Assigned task:
Reproduce the data word for word from the line containing "RĘKAWICE OCHRONNE TAKTYCZNE" through the end of the data, including both ends. Leave the pictures out of your answer.

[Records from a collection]
------------------------------------------------

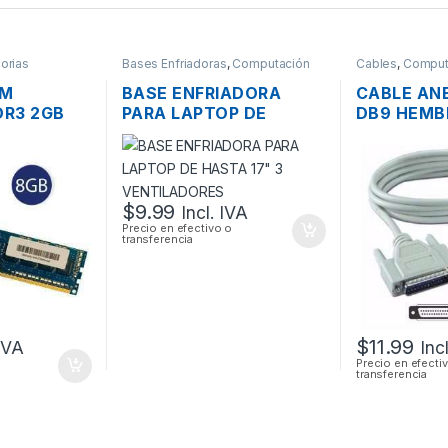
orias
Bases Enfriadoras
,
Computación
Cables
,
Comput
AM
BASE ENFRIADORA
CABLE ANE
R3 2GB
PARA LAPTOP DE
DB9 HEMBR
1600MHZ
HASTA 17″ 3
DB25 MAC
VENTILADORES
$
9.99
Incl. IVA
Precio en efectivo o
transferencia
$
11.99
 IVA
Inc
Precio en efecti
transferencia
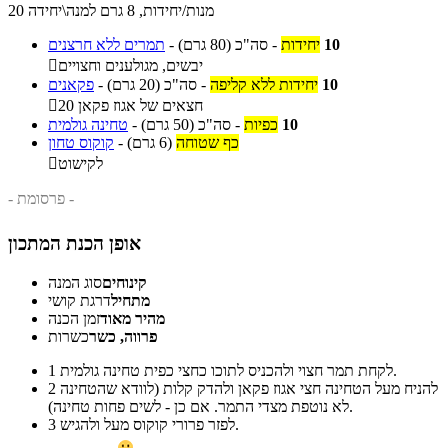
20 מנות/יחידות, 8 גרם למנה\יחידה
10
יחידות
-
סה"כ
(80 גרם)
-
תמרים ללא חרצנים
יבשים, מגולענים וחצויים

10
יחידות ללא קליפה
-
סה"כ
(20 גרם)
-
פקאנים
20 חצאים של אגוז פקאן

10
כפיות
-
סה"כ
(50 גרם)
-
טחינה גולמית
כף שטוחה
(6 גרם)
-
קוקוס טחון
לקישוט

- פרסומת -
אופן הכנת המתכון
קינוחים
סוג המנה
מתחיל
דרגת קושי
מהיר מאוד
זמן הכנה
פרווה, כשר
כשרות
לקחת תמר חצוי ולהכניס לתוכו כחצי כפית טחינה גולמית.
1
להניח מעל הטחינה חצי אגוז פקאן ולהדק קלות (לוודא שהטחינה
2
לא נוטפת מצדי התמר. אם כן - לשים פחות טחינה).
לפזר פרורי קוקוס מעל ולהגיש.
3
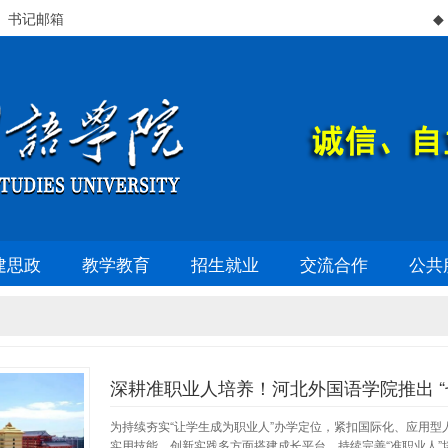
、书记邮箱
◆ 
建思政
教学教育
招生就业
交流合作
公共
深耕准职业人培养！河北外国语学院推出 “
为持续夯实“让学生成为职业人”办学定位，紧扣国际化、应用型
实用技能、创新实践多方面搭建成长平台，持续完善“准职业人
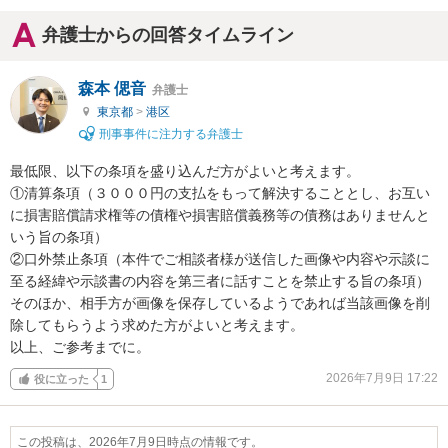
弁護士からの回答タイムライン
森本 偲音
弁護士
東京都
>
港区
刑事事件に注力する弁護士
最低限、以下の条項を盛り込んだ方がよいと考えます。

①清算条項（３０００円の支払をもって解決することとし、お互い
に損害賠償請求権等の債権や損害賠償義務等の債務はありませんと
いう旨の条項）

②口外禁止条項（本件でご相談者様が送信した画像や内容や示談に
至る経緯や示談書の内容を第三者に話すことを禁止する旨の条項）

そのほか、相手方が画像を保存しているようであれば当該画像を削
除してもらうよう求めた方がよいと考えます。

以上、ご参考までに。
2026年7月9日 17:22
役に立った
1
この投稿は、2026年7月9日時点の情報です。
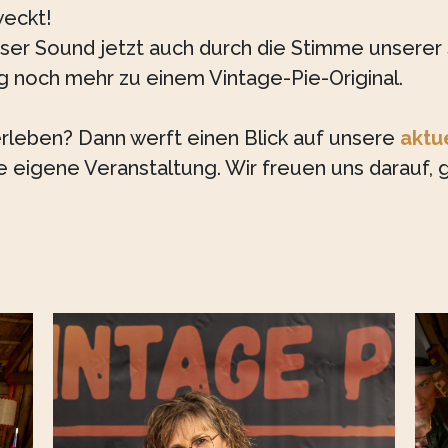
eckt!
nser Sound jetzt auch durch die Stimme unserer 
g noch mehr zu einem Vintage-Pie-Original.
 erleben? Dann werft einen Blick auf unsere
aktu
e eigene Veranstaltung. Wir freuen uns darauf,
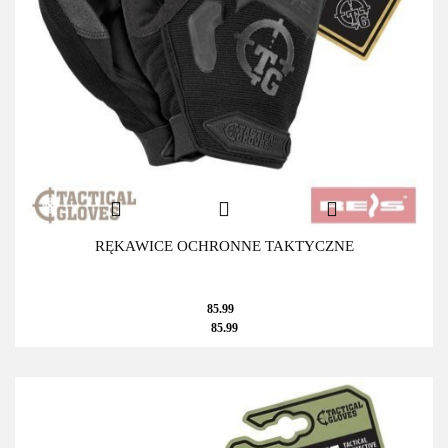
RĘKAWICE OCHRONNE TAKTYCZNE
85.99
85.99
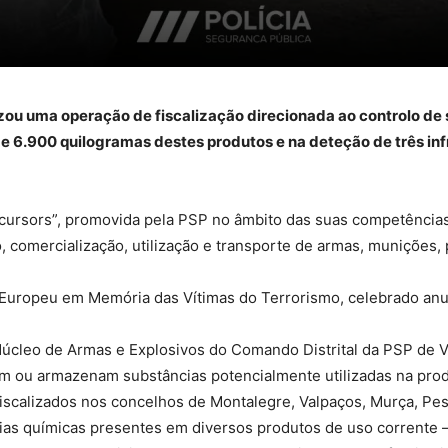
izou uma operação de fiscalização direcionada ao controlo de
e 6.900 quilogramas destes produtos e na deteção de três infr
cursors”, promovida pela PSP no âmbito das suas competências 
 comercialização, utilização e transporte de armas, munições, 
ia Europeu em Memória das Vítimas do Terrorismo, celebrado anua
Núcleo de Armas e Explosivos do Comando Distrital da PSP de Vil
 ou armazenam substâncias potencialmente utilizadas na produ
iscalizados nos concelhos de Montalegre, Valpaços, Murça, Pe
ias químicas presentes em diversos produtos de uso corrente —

------------------------------------------------

Task output:
RĘKAWICE OCHRONNE TAKTYCZNE
85.99
85.99
izou uma operação de fiscalização direcionada ao controlo de
e 6.900 quilogramas destes produtos e na deteção de três infr
cursors”, promovida pela PSP no âmbito das suas competências 
 comercialização, utilização e transporte de armas, munições, 
ia Europeu em Memória das Vítimas do Terrorismo, celebrado anua
Núcleo de Armas e Explosivos do Comando Distrital da PSP de Vil
 ou armazenam substâncias potencialmente utilizadas na produ
iscalizados nos concelhos de Montalegre, Valpaços, Murça, Pe
ias químicas presentes em diversos produtos de uso corrente —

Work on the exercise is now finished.